Aim of the exercise
Nothing but the entries, copied exactly, should appear in the response.

Stored data:
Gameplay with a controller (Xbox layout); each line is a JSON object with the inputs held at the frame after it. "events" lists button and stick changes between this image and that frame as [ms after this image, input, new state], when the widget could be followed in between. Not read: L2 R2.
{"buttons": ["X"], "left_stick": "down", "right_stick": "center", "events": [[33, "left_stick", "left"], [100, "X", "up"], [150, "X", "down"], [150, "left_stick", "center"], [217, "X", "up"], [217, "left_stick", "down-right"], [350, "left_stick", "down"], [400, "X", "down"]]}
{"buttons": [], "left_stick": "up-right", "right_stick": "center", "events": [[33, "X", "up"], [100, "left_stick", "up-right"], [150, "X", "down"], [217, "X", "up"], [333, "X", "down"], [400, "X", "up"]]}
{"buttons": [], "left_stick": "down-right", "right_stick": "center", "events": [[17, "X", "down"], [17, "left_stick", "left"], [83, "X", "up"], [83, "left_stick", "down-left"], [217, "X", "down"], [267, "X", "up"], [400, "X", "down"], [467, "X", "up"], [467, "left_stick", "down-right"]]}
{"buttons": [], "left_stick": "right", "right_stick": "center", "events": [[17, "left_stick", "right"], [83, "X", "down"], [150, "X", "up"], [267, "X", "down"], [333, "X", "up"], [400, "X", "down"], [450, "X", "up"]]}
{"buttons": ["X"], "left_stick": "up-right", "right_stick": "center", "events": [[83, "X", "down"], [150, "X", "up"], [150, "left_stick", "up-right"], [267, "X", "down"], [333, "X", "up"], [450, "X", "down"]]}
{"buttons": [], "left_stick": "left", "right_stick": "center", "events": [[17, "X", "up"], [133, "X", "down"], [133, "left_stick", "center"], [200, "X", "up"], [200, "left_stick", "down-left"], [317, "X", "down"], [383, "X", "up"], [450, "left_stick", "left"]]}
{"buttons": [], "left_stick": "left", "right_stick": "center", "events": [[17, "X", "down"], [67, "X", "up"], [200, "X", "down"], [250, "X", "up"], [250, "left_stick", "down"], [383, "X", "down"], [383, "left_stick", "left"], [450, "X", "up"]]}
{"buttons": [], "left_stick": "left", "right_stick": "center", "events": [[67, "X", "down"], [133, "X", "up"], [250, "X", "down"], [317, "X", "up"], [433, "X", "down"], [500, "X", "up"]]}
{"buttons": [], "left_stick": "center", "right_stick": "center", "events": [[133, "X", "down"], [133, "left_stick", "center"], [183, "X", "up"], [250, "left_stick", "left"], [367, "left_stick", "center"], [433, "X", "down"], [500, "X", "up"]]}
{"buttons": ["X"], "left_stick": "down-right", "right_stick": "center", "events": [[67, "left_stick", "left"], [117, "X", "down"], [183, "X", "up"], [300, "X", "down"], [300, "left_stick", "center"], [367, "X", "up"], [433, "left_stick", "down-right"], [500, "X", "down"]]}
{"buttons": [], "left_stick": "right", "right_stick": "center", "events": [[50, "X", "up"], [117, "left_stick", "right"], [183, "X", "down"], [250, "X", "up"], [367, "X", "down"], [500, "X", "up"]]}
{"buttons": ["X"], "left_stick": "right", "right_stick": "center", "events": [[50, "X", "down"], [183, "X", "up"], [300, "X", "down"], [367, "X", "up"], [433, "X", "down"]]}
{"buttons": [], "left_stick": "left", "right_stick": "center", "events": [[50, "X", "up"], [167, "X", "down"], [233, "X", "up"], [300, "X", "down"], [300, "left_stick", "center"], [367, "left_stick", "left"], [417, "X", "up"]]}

Exercise solution
Gameplay with a controller (Xbox layout); each line is a JSON object with the inputs held at the frame after it. "events" lists button and stick changes between this image and that frame as [ms after this image, input, new state], when the widget could be followed in between. Not read: L2 R2.
{"buttons": ["X"], "left_stick": "down", "right_stick": "center", "events": [[33, "left_stick", "left"], [100, "X", "up"], [150, "X", "down"], [150, "left_stick", "center"], [217, "X", "up"], [217, "left_stick", "down-right"], [350, "left_stick", "down"], [400, "X", "down"]]}
{"buttons": [], "left_stick": "up-right", "right_stick": "center", "events": [[33, "X", "up"], [100, "left_stick", "up-right"], [150, "X", "down"], [217, "X", "up"], [333, "X", "down"], [400, "X", "up"]]}
{"buttons": [], "left_stick": "down-right", "right_stick": "center", "events": [[17, "X", "down"], [17, "left_stick", "left"], [83, "X", "up"], [83, "left_stick", "down-left"], [217, "X", "down"], [267, "X", "up"], [400, "X", "down"], [467, "X", "up"], [467, "left_stick", "down-right"]]}
{"buttons": [], "left_stick": "right", "right_stick": "center", "events": [[17, "left_stick", "right"], [83, "X", "down"], [150, "X", "up"], [267, "X", "down"], [333, "X", "up"], [400, "X", "down"], [450, "X", "up"]]}
{"buttons": ["X"], "left_stick": "up-right", "right_stick": "center", "events": [[83, "X", "down"], [150, "X", "up"], [150, "left_stick", "up-right"], [267, "X", "down"], [333, "X", "up"], [450, "X", "down"]]}
{"buttons": [], "left_stick": "left", "right_stick": "center", "events": [[17, "X", "up"], [133, "X", "down"], [133, "left_stick", "center"], [200, "X", "up"], [200, "left_stick", "down-left"], [317, "X", "down"], [383, "X", "up"], [450, "left_stick", "left"]]}
{"buttons": [], "left_stick": "left", "right_stick": "center", "events": [[17, "X", "down"], [67, "X", "up"], [200, "X", "down"], [250, "X", "up"], [250, "left_stick", "down"], [383, "X", "down"], [383, "left_stick", "left"], [450, "X", "up"]]}
{"buttons": [], "left_stick": "left", "right_stick": "center", "events": [[67, "X", "down"], [133, "X", "up"], [250, "X", "down"], [317, "X", "up"], [433, "X", "down"], [500, "X", "up"]]}
{"buttons": [], "left_stick": "center", "right_stick": "center", "events": [[133, "X", "down"], [133, "left_stick", "center"], [183, "X", "up"], [250, "left_stick", "left"], [367, "left_stick", "center"], [433, "X", "down"], [500, "X", "up"]]}
{"buttons": ["X"], "left_stick": "down-right", "right_stick": "center", "events": [[67, "left_stick", "left"], [117, "X", "down"], [183, "X", "up"], [300, "X", "down"], [300, "left_stick", "center"], [367, "X", "up"], [433, "left_stick", "down-right"], [500, "X", "down"]]}
{"buttons": [], "left_stick": "right", "right_stick": "center", "events": [[50, "X", "up"], [117, "left_stick", "right"], [183, "X", "down"], [250, "X", "up"], [367, "X", "down"], [500, "X", "up"]]}
{"buttons": ["X"], "left_stick": "right", "right_stick": "center", "events": [[50, "X", "down"], [183, "X", "up"], [300, "X", "down"], [367, "X", "up"], [433, "X", "down"]]}
{"buttons": [], "left_stick": "left", "right_stick": "center", "events": [[50, "X", "up"], [167, "X", "down"], [233, "X", "up"], [300, "X", "down"], [300, "left_stick", "center"], [367, "left_stick", "left"], [417, "X", "up"]]}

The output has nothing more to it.